А штурману умирать не хотелось до спазмов в желудке. Но его мнение, похоже, судьбой в расчет не принималось.
– Не было здесь никаких искривлений. И звезд не было, и планет! – со злостью выкрикнул он, хотя на кого ему было злиться?
– Значит, мы вышли не там, где считали, – сказал кибернетик. И поежился. – Здесь здорово холодно.
Экзобиолог была так молода, что о возможной смерти просто не задумывалась. Главным для нее оказался шок от крушения теории, в которую она верила с излишней, но понятной страстью.

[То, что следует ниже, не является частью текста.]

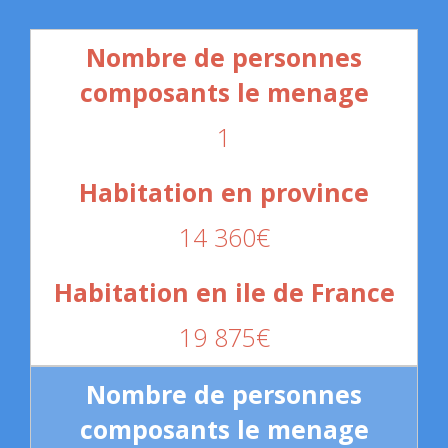
1
14 360€
19 875€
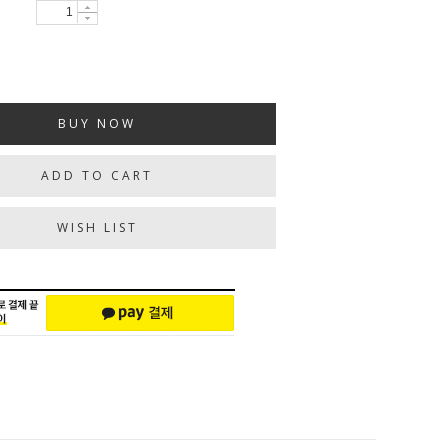
BUY NOW
ADD TO CART
WISH LIST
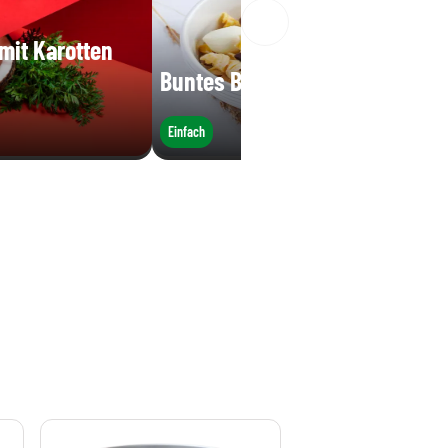
 mit Karotten
Buntes Bio Trio - Nudelsalat
Einfach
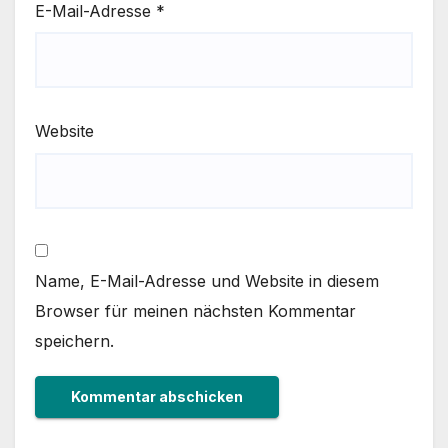
E-Mail-Adresse
*
Website
Name, E-Mail-Adresse und Website in diesem
Browser für meinen nächsten Kommentar
speichern.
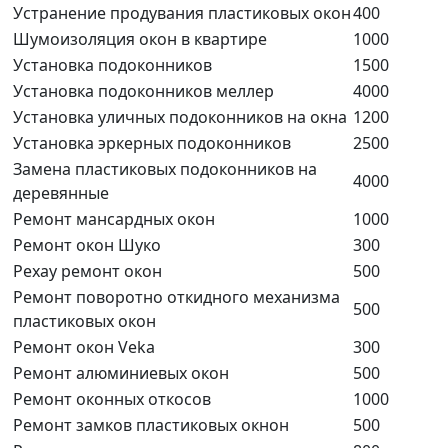
Устранение продувания пластиковых окон
400
Шумоизоляция окон в квартире
1000
Установка подоконников
1500
Установка подоконников меллер
4000
Установка уличных подоконников на окна
1200
Установка эркерных подоконников
2500
Замена пластиковых подоконников на
4000
деревянные
Ремонт мансардных окон
1000
Ремонт окон Шуко
300
Рехау ремонт окон
500
Ремонт поворотно откидного механизма
500
пластиковых окон
Ремонт окон Veka
300
Ремонт алюминиевых окон
500
Ремонт оконных откосов
1000
Ремонт замков пластиковых окнон
500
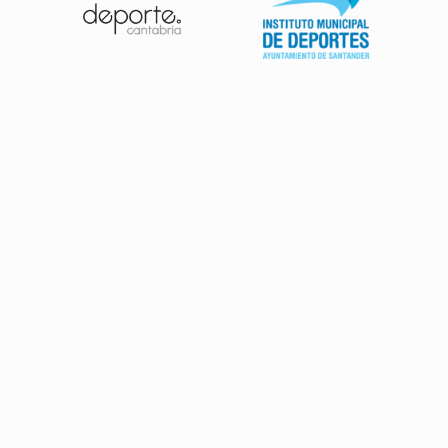
Patrocinadores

И крикнув: «Я сейчас!» – побежала к ближайшему дереву, чтобы убедиться, что это никакая не сосна, а лишь ее конформный аналог.
– Девочку жаль… – сказал кибернетик. – Хорошо бы огонь разжечь… – Но в карманах у него было совершенно пусто.
– Вон там, слева, какие-то скалы, – показал штурман движением головы. – Пойдем туда, вдруг пещеру найдем…
– И что? Замерзнем на два часа позже?
– Но не стоять же посреди поля?
– Верно, конечно. Пойдем. Смотри, девочка что-то нашла…
Экзобиолог вернулась, держа в руках сосновую шишку, и, хотя лицо у нее уже горело от мороза, а тело начинала бить дрожь, она все еще не могла переключиться.
– Это же невероятно! Абсолютно земная сосна. А Харгитаи говорил, что геоморфизм невозможен в принципе…
– Я боюсь, что он так и останется при своем заблуждении, – мрачно сострил штурман, и только сейчас девушка начала осознавать истинное положение вещей.
…Тесно прижавшись друг к другу, они сидели на обнаженном корне дерева. Так казалось чуть-чуть теплее, тем более что толстый ствол и угол скалы прикрывали их от усилившегося, ставшего совершенно пронзительным ветра. Мягкий стереосинтетик, отличный материал для рабочего костюма – легкий, немнущийся и самоочищающийся, от здешней погоды защищал немного лучше, чем нарисованный зонтик от реального дождя.